Hallo Thomas, hallo Harald,

ich hatte damals die Version von Thomas verwendet, das war schon eine sehr große Arbeitshilfe. An der deluxe-Variante von Harald war ich an ..



PN/DP schrieb:


> ..Den Button [Erweitert] klicken...



.. gescheitert. Diesen Button gibt es unter Windows7 64bit anscheinend nicht mehr. Heute habe ich noch einmal versucht, diese Einstellungen irgendwo Windows-Nirwana zu finden, leider erfolglos. Daraufhin habe ich die Reg-Datei von Harald ausgeführt und musste nur noch den Pfad in "C:\PROGRAM FILES (X86)\COMMON FILES.." ändern. Funktioniert einwandfrei! Besten Dank!


Gruß, Onkel


----------



## PN/DP (19 Juni 2015)

Thomas_v2.1 schrieb:


> Wie der Aufruf auszusehen hat kann man mit dem Process Explorer aus der Sysinternals Suite herausfinden.
> Dazu aus WinCCflexible die Simulation starten, und dann im Process Explorer die Properties des Programms HmiSRT.exe aufrufen. Dort findet man die Parameter mit denen das Programm gestartet wurde.
> 
> Das ist dann sowas wie:
> "C:\PROGRAM FILES (X86)\COMMON FILES\Siemens\WINCC FLEXIBLE SIMULATOR\HmiSRT.exe" /f "Dateipfad zur Simulation .srt" /Restart


Apropos: Könnte mal jemand nachschauen, wie die WinCC flexible Runtime HmiRTm.exe zur Simulation eines OP177B mit Anzeige/Simulation der Funktionstasten gestartet wird?

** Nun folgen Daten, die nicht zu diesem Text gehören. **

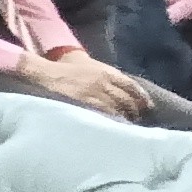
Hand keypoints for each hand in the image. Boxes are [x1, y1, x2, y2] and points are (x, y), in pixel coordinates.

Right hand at [23, 51, 149, 118]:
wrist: (45, 74)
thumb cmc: (63, 69)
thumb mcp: (87, 66)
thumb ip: (102, 75)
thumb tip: (116, 87)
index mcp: (106, 71)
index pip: (132, 85)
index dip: (141, 97)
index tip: (147, 106)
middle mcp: (105, 81)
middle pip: (128, 98)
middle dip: (134, 110)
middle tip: (136, 119)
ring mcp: (96, 93)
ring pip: (119, 108)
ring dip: (125, 117)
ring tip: (127, 126)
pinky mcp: (88, 103)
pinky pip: (107, 114)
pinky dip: (114, 120)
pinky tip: (116, 126)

WinCC flexible 2008 SPx ein Projekt öffnen mit
- Bediengerätetyp: OP177B 6" color PN/DP
- Runtime starten (Projekt > Generator > Runtime starten)

Harald


----------



## Thomas_v2.1 (20 Juni 2015)

PN/DP schrieb:


> Apropos: Könnte mal jemand nachschauen, wie die WinCC flexible Runtime HmiRTm.exe zur Simulation eines OP177B mit Anzeige/Simulation der Funktionstasten gestartet wird?
> 
> WinCC flexible 2008 SPx ein Projekt öffnen mit
> - Bediengerätetyp: OP177B 6" color PN/DP
> - Runtime starten (Projekt > Generator > Runtime starten)

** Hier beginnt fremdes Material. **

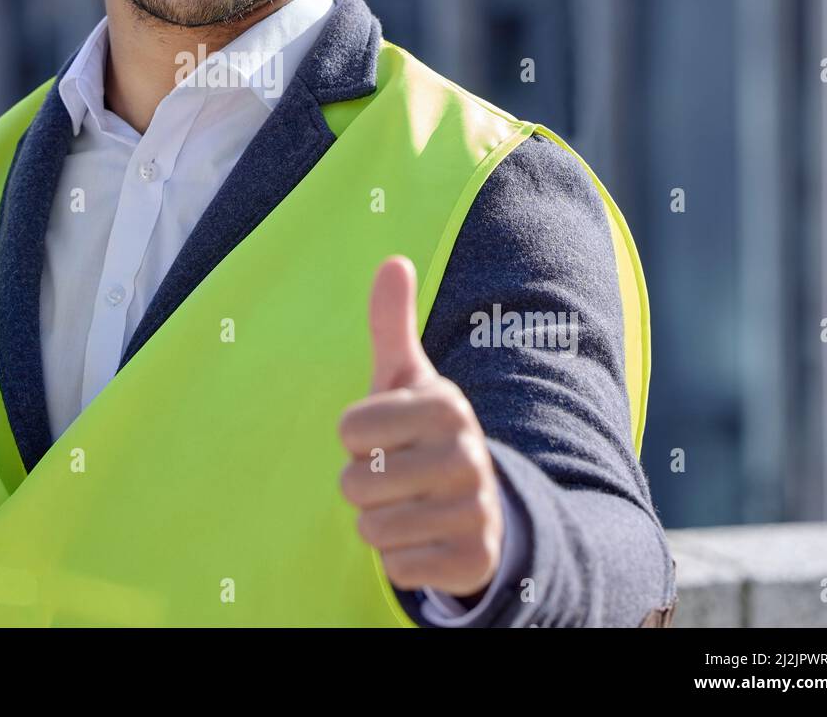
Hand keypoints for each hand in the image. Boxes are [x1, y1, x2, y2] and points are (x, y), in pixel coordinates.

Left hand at [337, 254, 503, 597]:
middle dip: (362, 486)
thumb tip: (393, 259)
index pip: (347, 429)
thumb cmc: (420, 431)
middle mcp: (469, 456)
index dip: (355, 438)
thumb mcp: (406, 378)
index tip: (386, 436)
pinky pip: (398, 567)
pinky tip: (425, 539)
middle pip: (354, 482)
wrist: (479, 505)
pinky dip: (401, 560)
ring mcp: (476, 511)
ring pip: (372, 528)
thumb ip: (392, 322)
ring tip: (408, 506)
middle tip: (396, 476)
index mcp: (447, 405)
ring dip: (378, 524)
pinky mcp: (473, 561)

Mit flex 2008 SP1 unter Win32:
"C:\Program Files\Siemens\SIMATIC WinCC flexible\WinCC flexible 2008 Runtime\HmiRTm.exe" "Dateipfad zur Simulation .fwx" /ShowLayout /Restart


----------



## PN/DP (20 Juni 2015)

Dankeschön. Funktioniert 

Harald


----------



## PN/DP (25 Februar 2020)

Wenn man WinCC flexible und ein oder mehrere TIA Versionen gemeinsam im selben Windows installiert hat, dann ist es nicht mehr praktikabel, direkt die .srt-Dateiendung mit einer der mehreren HmiSRT.exe zu verknüpfen.
Zum direkten Start der Simulation eines in TIA projektierten Basic Panels lege ich mir nun Verknüpfungen auf dem Desktop oder in Dateiordnern oder in Menüordnern an und gebe in der Verknüpfung als Ziel die komplette Kommandozeile an. Die Kommandozeilen-Parameter der WinCC flexible Version scheinen auch mit den TIA-Versionen zu funktionieren.

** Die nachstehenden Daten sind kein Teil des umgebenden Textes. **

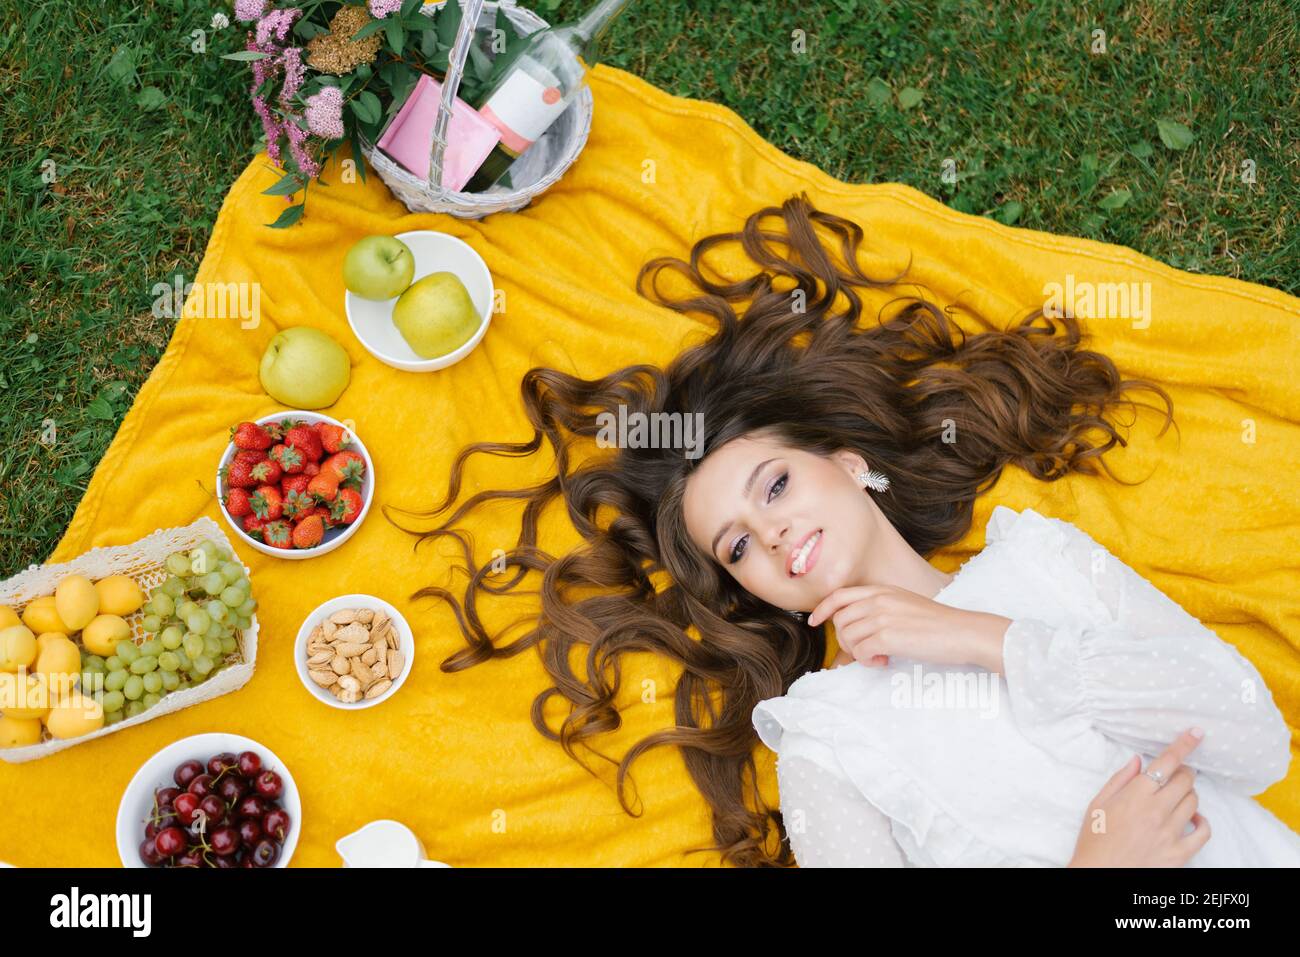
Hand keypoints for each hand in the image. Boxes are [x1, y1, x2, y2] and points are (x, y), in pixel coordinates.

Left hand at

Man kann die generierten Runtime-Dateien in einen anderen/eigenen Ordner außerhalb des TIA-Projektes kopieren. Anscheinend reichen die 3 Dateien pdata.srt pdata.rld pdata.pwx


Für TIA V13 z.B.
"C:\Program Files (x86)\Siemens\Automation\Portal V13\SmartSimulator\HmiSRT.exe" /f "D:\MyPanels\Project1\pdata.srt" /Restart


Für TIA V15.1 z.B.
"C:\Program Files\Siemens\Automation\Portal V15_1\Win32\SmartSimulator\HmiSrtLoader.exe" /f "D:\MyPanels\Project2\pdata.srt" /Restart

Anderes Symbol z.B.
%ProgramFiles%\Siemens\Automation\Portal V15_1\Win32\SmartSimulator\15.1.0.0\HMISRT.exe

Harald


----------



## PN/DP (12 Februar 2021)

Zur Basic Panel Simulation mit dem RT Simulator der WinCC Runtime (z.B. Advanced V15.1) braucht man nur diese 3 Dateien:
pdata.srt - die generierte Runtime
pdata.pwx - Benutzer und deren Passwörter (verschlüsselt)
pdata.rld - das Aussehen des Panels mit den F-Tasten

Beim Start des RT Simulators werden ggf. weitere Dateien und Ordner angelegt. Z.B.
HmiSRT.ini - merkt sich letzte Position und Größe des Windows Fensters

Harald


----------